C. Shutdown Syndrome / Learned Helplessness
Concern: Babies stop signaling or withdraw emotionally (learned helplessness).
Evidence-based response:
Not evidence-based; not a recognized medical diagnosis.
Often based on extreme neglect studies and applied to sleep training (e.g., Romanian orphanages) — not comparable to loving, responsive homes. More research here, here, here, and here.
Sleep-trained babies continue to signal.
Gradisar et al., 2016 – salivary cortisol decreased; emotional signaling remained intact.
D. Biologically Normal Infant Sleep
Concern: Sleep training goes against biologically normal baby and toddler sleep
Nighttime awakenings are normal and necessary for all infants.
Sleep training does not suppress natural awakenings.
Focus is on habit changes around sleep that support independent transitions between sleep cycles.
Aligns with sleep science, child development, and evidence-based sleep health.
4. Holistic Benefits of Evidence-Based Sleep Support
Improved parent mental health and confidence.
Lower maternal depression risk (Bayer et al., 2007; Hiscock et al., 2006 (additional information HERE, HERE, HERE, HERE).
The influence parent mental health can play short-term during infancy and long-term into childhood: HERE, HERE, HERE.
Better marital satisfaction (Gordon et al., 2013; Medina et al., 2009).
Physical benefits: immune system, growth, and lower obesity risk (Zhou et al., 2015).
Supports child cognitive, language, and motor development and memory consolidation.

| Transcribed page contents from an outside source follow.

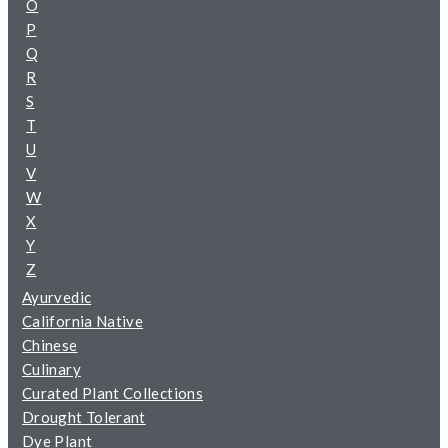
O
P
Q
R
S
T
U
V
W
X
Y
Z
Ayurvedic
California Native
Chinese
Culinary
Curated Plant Collections
Drought Tolerant
Dye Plant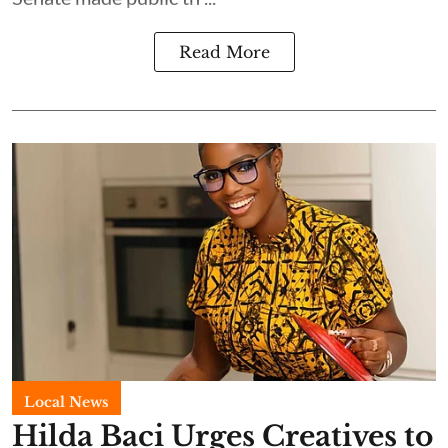
Read More
Local News
Hilda Baci Urges Creatives to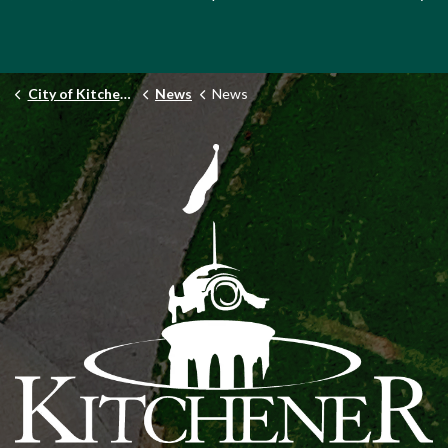
City of Kitchener
News
News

Impaired function: A Harvard study found that sleeping fewer than 5 hours per night for one week can impair functioning as much as being legally intoxicated.
5. Miscellaneous:
Claim: Babies who are sleep trained don’t sleep more than non-sleep trained babies. This idea comes from a study done by Stremler et al. (2013), however this was not a traditional sleep training study. The mothers received preventative information including nurse-led sessions, booklets, and follow-up phone calls focused on sleep information and strategies to promote maternal and infant sleep. Nowhere are we told they received any information on traditional sleep training strategies. The Stremler studies emphasized sleep hygiene, sleep strategies, and general sleep promotion techniques delivered in the early postpartum period. A comprehensive review of over 50 sleep training studies done by Mindell et al. (2006), showed that 94% of studies reported behavioral interventions were effective, with over 80% of treated children showing clinically significant improvement that was maintained for 3-6 months. To clarify, “3-6 months” does not mean the positive results went away after that time, it was simply the typical follow-up period in most of the studies (the study notes a need for additional studies to show longer-term efficacy).
6. Practical Takeaways for Families
Sleep training is optional but safe and evidence-supported.
Helps families establish predictable routines, flexibility, and overall well-being.
Should always be paired with responsive caregiving.